Silversong had indeed been to Earth before, as
Kandeliac reminded me. Kandeliac himself was too a veteran of our last great
era of conquest of the humans... some four hundred years ago now, by the manner
human time is reckoned. The retreat was sudden and no one held it against our
King to have called it. But after thousands of centuries when we strode the
Earth with impunity, until the age when the humans began to mock us and use us
as figures of satire and literature, our patience had worn thin with these
upstart creatures.
I mention that I have the power of speech with
the other animals. And that, indeed, I might call any of them to me by name.
These I know and mean are my favorites of all— the deer and rabbit, especially.

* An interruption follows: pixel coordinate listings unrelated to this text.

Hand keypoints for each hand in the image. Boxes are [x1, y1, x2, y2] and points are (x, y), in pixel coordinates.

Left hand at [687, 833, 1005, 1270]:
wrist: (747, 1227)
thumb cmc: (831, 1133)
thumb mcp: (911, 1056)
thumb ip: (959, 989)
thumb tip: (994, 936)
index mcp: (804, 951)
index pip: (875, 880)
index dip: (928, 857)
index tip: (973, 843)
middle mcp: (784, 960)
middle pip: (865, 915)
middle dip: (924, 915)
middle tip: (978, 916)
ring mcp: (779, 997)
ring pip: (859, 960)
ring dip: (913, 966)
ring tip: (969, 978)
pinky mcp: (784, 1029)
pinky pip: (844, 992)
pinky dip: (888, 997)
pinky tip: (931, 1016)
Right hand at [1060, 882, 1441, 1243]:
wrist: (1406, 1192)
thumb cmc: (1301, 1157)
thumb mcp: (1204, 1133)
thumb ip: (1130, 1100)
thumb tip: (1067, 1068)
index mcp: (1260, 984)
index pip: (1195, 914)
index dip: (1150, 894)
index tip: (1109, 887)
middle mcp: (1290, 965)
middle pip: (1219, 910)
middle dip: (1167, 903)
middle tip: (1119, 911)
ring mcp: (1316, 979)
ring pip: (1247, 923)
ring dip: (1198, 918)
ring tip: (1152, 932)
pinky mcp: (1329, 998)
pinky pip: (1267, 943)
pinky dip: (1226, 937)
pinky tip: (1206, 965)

How good it is when we are gathered near a favorite bush and they tell us how
much they prefer it too! Or that they will let us get “first pick” of
something, for they know we are both their shepherd and their superior, even
though we be alien to their world. Our evolution suffered little from our time
on the earth—indeed, there was a theory long held at the School of Knowledge
that our own characters had been longtime impressed by the strictures of the
earthly physic. So much so that it was often easy to get the humans to believe
that we were a part of their world and not from so far off away in their
space-time. One of our greatest (and final) accomplishments had been getting
the humans to believe we were their ‘nature spirits” indigenous to their world!
It surely helped our propaganda and our usual relations with humans, at least
for a long long while. Until Oberon called the retreat, and left behind only
few intelligence reporters. It was the morale of those we were most worried
about, and were a secondary cause for the mission.

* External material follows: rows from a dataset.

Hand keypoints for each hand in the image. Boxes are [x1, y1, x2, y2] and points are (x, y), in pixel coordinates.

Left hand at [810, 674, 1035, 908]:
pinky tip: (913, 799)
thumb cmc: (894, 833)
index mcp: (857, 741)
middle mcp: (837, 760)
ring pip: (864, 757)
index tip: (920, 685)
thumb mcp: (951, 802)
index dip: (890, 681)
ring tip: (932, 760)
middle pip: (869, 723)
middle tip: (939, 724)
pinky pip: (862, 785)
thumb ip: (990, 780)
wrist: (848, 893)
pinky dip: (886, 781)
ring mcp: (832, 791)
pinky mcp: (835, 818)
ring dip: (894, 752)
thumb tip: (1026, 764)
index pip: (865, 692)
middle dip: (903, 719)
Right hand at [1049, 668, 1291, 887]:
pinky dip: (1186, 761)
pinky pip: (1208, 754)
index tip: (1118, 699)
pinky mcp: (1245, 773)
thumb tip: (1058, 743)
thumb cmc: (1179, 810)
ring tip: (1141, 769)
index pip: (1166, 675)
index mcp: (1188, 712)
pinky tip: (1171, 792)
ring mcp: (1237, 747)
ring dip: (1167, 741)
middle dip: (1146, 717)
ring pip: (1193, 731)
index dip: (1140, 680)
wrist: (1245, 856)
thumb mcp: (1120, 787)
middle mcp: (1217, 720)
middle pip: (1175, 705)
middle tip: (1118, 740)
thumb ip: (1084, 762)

Those who had remained behind on the earth fought
an ever uphill battle. Human psychologists and scientists had been busy for
those four hundred years in convincing their fellow humans that in some
fashion, we were not real. As most of us had fled, and there were few to
challenge this assumption in the minds of most mortals, it might be easily seen
how this could be believable in the mass. But there was also their science
itself, which truly was our mortal enemy. The humans had declared their own
positive dominion over their world, and entitlement to every thing upon or
within it. So that they smelted metals and forged strange devices to transport
themselves thereabouts. Nothing on the level of our interstellar technology, of
course, but worrisome in the highest degree.
The humans had learned the composition of
elements of their atmosphere and lithosphere and used this in order to better
oppress not only each other, but all the flora and fauna which had flourished
under our care. But even as they gained this knowledge, they undid themselves
mightily with the characteristic chauvinism of ignorance, that even as they
claimed this dominion, they should begin to foul their own nests, lining them
with fancy paper (or gold) and depositing their wastes willy-nilly beside them.

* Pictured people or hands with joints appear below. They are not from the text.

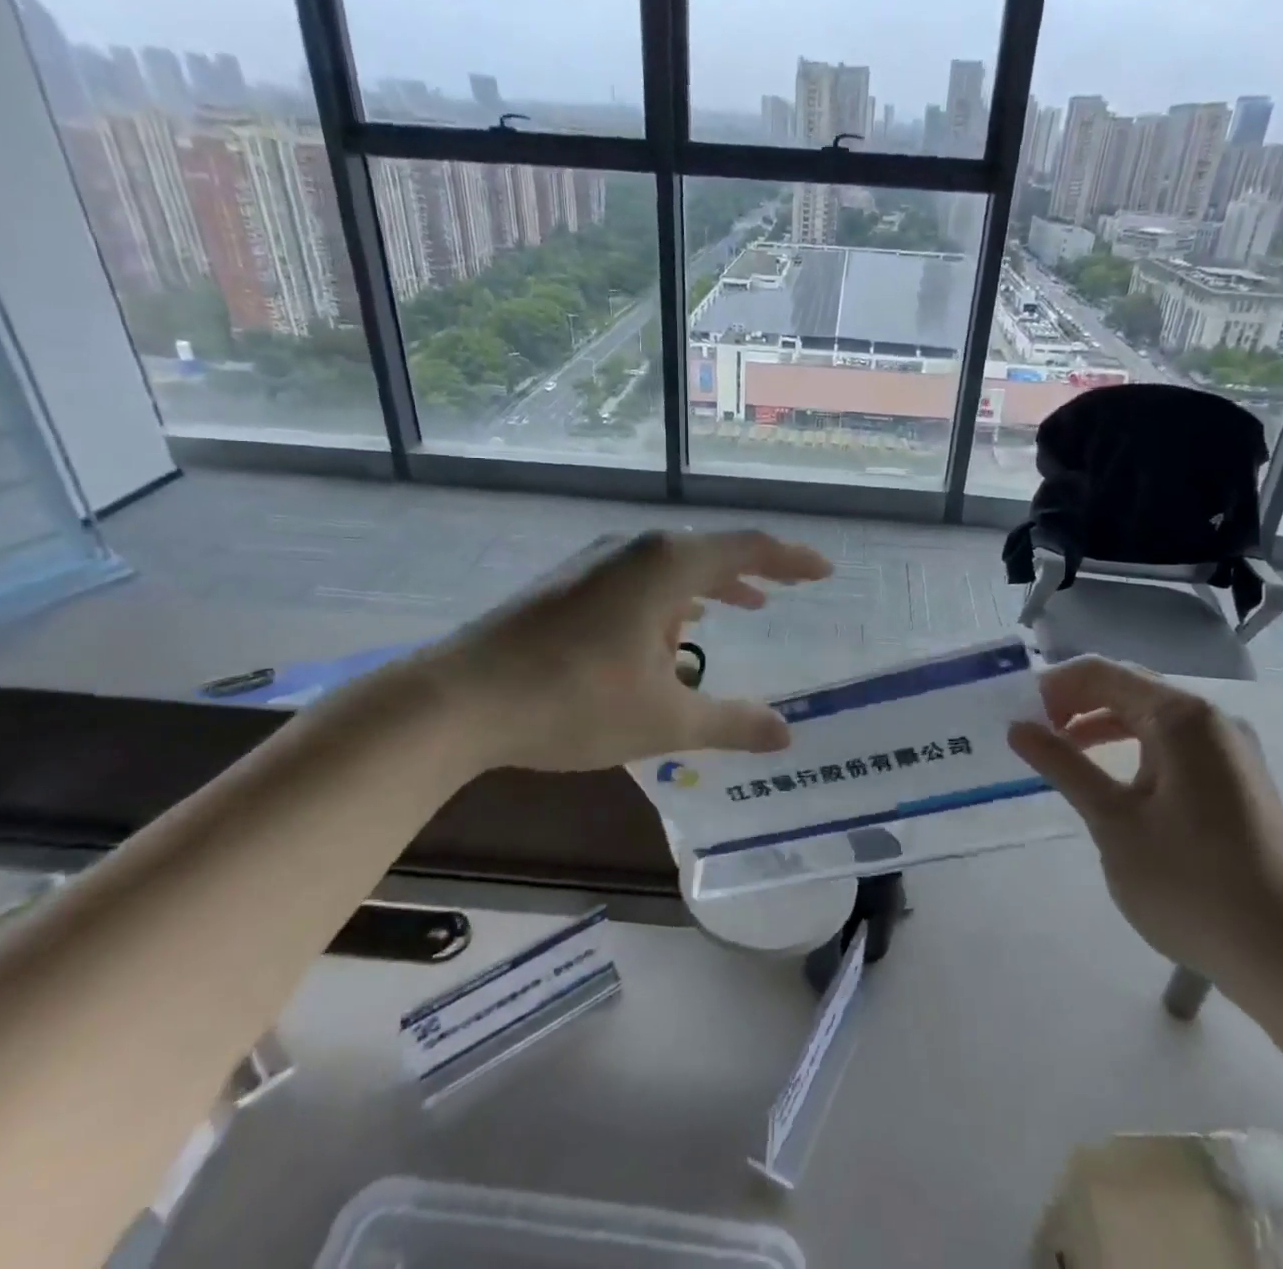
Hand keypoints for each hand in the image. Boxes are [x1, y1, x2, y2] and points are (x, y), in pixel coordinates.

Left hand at [416, 529, 832, 774]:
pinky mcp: (566, 584)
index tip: (824, 572)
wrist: (458, 699)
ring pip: (669, 566)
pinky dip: (669, 599)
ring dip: (709, 587)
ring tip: (740, 608)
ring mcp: (594, 563)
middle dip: (752, 572)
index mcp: (667, 565)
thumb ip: (731, 723)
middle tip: (785, 591)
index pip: (748, 548)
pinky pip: (637, 579)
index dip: (792, 559)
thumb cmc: (573, 701)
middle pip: (709, 551)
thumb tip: (787, 735)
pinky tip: (667, 630)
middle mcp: (634, 549)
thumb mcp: (664, 721)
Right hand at [1008, 657, 1282, 996]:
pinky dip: (1133, 746)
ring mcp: (1230, 748)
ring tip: (1061, 751)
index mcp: (1181, 717)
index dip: (1054, 686)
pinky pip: (1173, 742)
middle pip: (1128, 687)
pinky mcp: (1237, 777)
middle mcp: (1211, 718)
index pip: (1102, 673)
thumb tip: (1018, 728)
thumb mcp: (1113, 822)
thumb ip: (1063, 765)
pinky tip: (1110, 778)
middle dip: (1075, 702)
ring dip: (1101, 724)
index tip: (1016, 713)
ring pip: (1150, 715)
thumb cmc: (1190, 885)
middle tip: (1032, 731)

It was most unseemly, that a race that believed themselves so grand could act
so outrageously, but we were never truly the shepherds of their condition—for
as we could tell, their “science” led them ever further astray by the day from
their original status as planetary stewards themselves. And above all it
claimed that simply we “did not exist!”
All the same. My job was to bring back the food
for the festival and not to quibble about what the Central Command considered
the propaganda value of this voyage.